Che cos'hanno in comune un fotografo di matrimoni e un cacciatore di Indiani? È destinato a scoprirlo Pedro (Alfredo Castro) in Blanco en Blanco di Théo Court, produzione spagnola ambientata in un Cile di inizio novecento in cui si consumano gli ultimi scampoli del genocidio avviato da Cortéz. A un passo dal western revisionista nella seconda parte, all'inizio è un film piuttosto diverso, col bravo fotografo inviato nella selvaggia Terra del Fuoco per documentare le nozze del padrone di un'immensa tenuta nel deserto innevato. La sposa (poco più che una bambina) è pronta, insieme provano le luci e scattano un ritratto singolo, ma passano le ore, passano i giorni, ed el señor Porter non si è ancora fatto vedere. L'attesa kafkiana del padrone invisibile è spezzata dallo stesso Pedro che, rimasto affascinato dalla piccola Sara, la convoca nella propria catapecchia adibita a camera oscura per continuare in privato il servizio fotografico. Malmenato dagli scagnozzi del padrone e impossibilitato a ripartire, dovrà "lavorare" per contribuire come tutti gli altri all'economia della tenuta.

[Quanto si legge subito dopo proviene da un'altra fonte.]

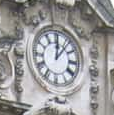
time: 12:06
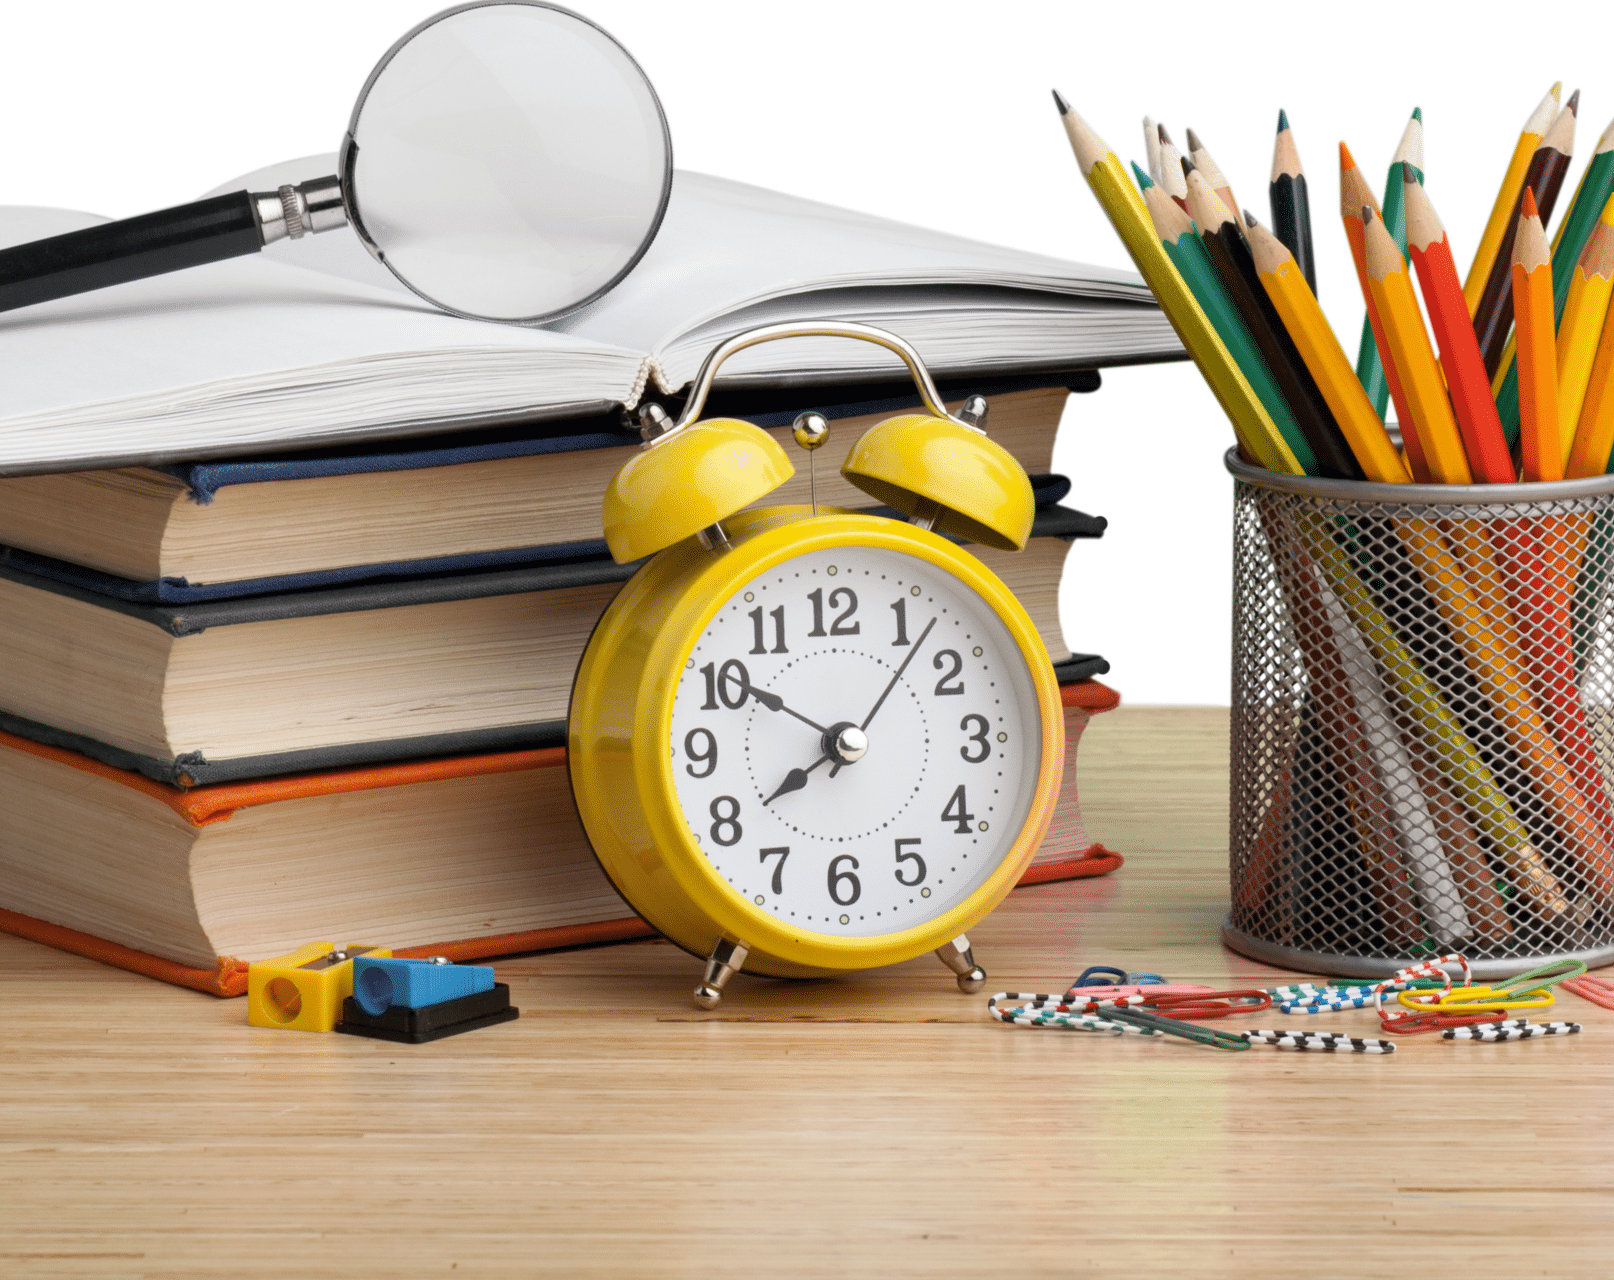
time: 7:50
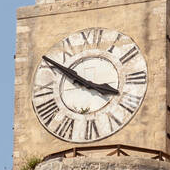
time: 3:50
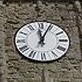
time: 12:04
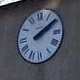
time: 2:09
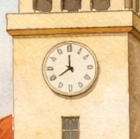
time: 7:59
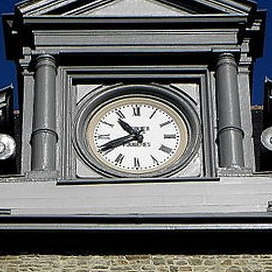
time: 10:41
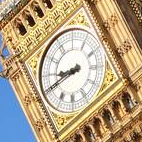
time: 8:40
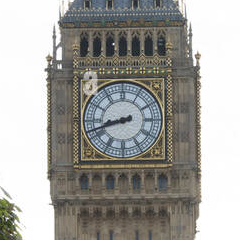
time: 8:41
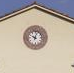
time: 10:02
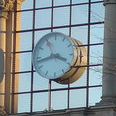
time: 3:42
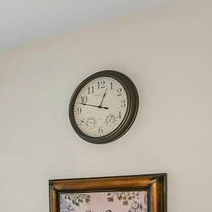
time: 12:47
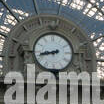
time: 8:42
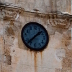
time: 1:37
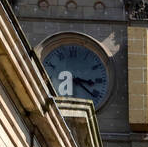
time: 3:21
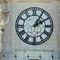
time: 2:05
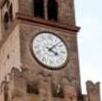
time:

"So fare solo fotografie" cerca di opporsi, ma non è detto che il suo talento non possa tornargli utile nel lavoro che è in serbo per lui. Alle orecchie di Porter, cognome anglofono per un padrone-conquistador che possiamo ipotizzare statunitense, non diverso dai coloni americani dell'Ovest attivi ancora in quegli anni qualche centinaio di miglia più a Nord, "to shoot" (filmare) suona proprio come "to shoot" (sparare), ed ecco il fotografo trascinato nelle scorrerie dei suoi cacciatori di scalpi, a sparare con loro per debellare i nativi Selknam e a documentare con il suo apparecchio omicidi, evirazioni, amputazioni di orecchie. "Non le donne e i bambini", però: loro è meglio risparmiarli, come hanno capito certi preti missionari nelle vicinanze; possono lavorare, servire nelle case, imparare a vestire all'europea..

Il nucleo centrale di Blanco en Blanco sono le sequenze dedicate all'allestimento della scena davanti all'obiettivo, che richiamano alla mente l'agghiacciante personaggio del fotografo forense interpretato da Jude Law in Era mio padre (2002), un quasi-entomologo pronto a manipolare i suoi soggetti inerti e se necessario a dar loro lui stesso il colpo di grazia. Lo stesso asfissiante senso di controllo, di spersonalizzazione del corpo impotente nelle mani del ritrattista (un Castro glacialmente perfetto) aleggia qui nei ritratti della bambina rigida, riluttante ai suoi comandi, corretta nella posa e nella mìse come una bambola di pezza, e nel finale in cui maniacalmente compone la foto-trofeo del massacro di tre nativi. La scomparsa di un popolo dalla faccia della Terra, la fondazione di un impero in cui "tutti sono proprietà", per Court non hanno l'aspetto aggressivo e militaresco del landlord, ma quello dimesso di chi in questo contesto cinematografico ne fa le veci, padrone non della tenuta ma della scena, amministratore del blanco che sotto metafora è ovviamente l'invasore europeo e che irrompe dalla landa innevata quando scosta le tende per illuminare la penombra degli interni.